Burton se retrouve immédiatement en terrain plus sûr avec un parc d'attractions qui, au moindre imprévu, devient un enfer (bestiaire maquillé pour ressembler à des créatures cauchemardesques, nouvelles technologies défaillantes), des magnats de la finance, un capitalisme à outrance et d'autres thèmes raccords avec son cinéma. Mais tout ça demeure frivole, rien n'est assez fouillé au point d'apporter un autre angle sur cette histoire. On peut dire la même chose pour les personnages, manquant d'épaisseur et pas très bien écrits (vous préférerez ignorer le CV de Ehren Kruger pour ne pas pousser un cri d'effroi). Certains évoluent trop vite (la trapéziste française), d'autres remplissent uniquement une fonction (un majordome présent 30 secondes juste pour trahir son patron et donner une information), plusieurs ne servent à rien (le film se rend compte trop tard qu'il a oublié de donner une personnalité au gamin et l'ellipse totalement du happy ending) et sont peu aidés par les dialogues (combien de fois la perte de la mère est-elle grossièrement évoquée?).

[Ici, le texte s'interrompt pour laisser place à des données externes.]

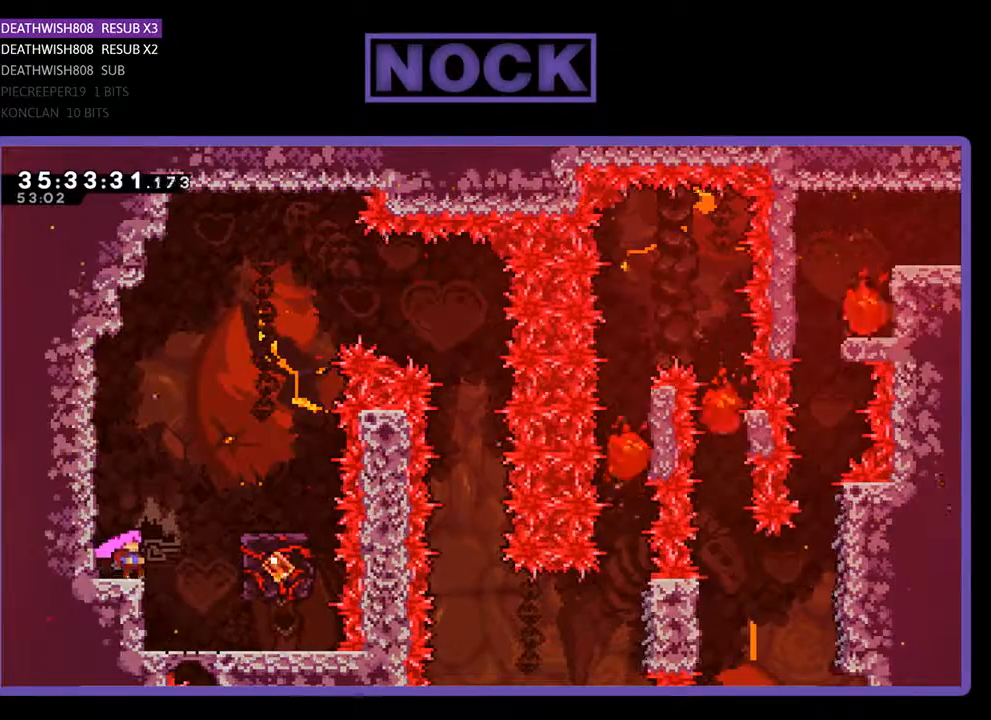
{"buttons": ["CROSS", "R2", "DPAD_RIGHT"], "events": [[167, "DPAD_RIGHT", "down"], [200, "CROSS", "down"]]}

On aimerait leur dédier plus de temps pour que leur développement se ressente davantage, on aimerait voir plus longtemps l'entraînement entre Collette Marchant et l'éléphanteau, on aimerait voir plus longtemps comment elle entre dans le cercle des Farrier, on aimerait voir plus longtemps quel lien Max Medici a-t-il avec ses employés. Ces transitions cruciales défilent trop vite.
Reste qu'ils sont un minimum attachants car joués par des comédiens de talent (sauf les deux gosses, très mauvais) dont une partie qui est habituée à la direction de Burton (Eva Green, Danny DeVito, Michael Keaton).

Et l'un des meilleurs choix de Kruger sera de les séparer de Dumbo, faisant comprendre que son arrivée dans leur vie ne devait être qu'une petite phase providentielle et rendant le bout de chou encore plus adorable dans ce qu'il représente pour cette troupe.

S'il est différent à 90% du film de 1941, il reste 10% de ce remake qui cherche à y faire référence et si les petits détails seulement visuels marchent correctement (le bonnet pour cacher les oreilles, les peluches qui ressemblent à la version animée), les plus gros sont ratés. Parmi eux, Pink Elephants on Parade fait exactement ce que les fans de Burton attendaient, la séquence est chouette à regarder, bien photographiée et rythmée par les choeurs de Danny Elfman mais ne sert aucun propos et n'est là que pour faire jolie. Mais sans aucun doute, la reprise la plus foirée est Baby Mine, scène complètement pourrie où Dumbo et sa mère enchaînée ne peuvent que se toucher avec leurs trompes, mais cette fois-ci à peine une minute après qu'ils aient été éloignés! Comment peut-on autant échouer à remettre et comprendre le passage le plus émouvant du film d'animation? Et ceci alors que la même scène aurait très bien pu être déplacée dans le troisième acte à Dreamland. Incompréhensible loupé.

Tim Burton n'a pas encore (re)trouvé sa plume magique, servant un film pour enfants bien usiné et coloré, même sympathique, mais n'ayant pas encore récupéré l'étincelle de génie qui l'a accompagné dans sa première moitié de carrière. Mais à une heure où les remakes Live-Action de Disney sont manufacturés à l'emporte-pièce, soutenir Dumbo est nécessaire car quitte à subir le remodelage de tous leurs grands dessins animés, mieux vaut encourager une approche inégale mais neuve plutôt qu'un pillage nostalgique.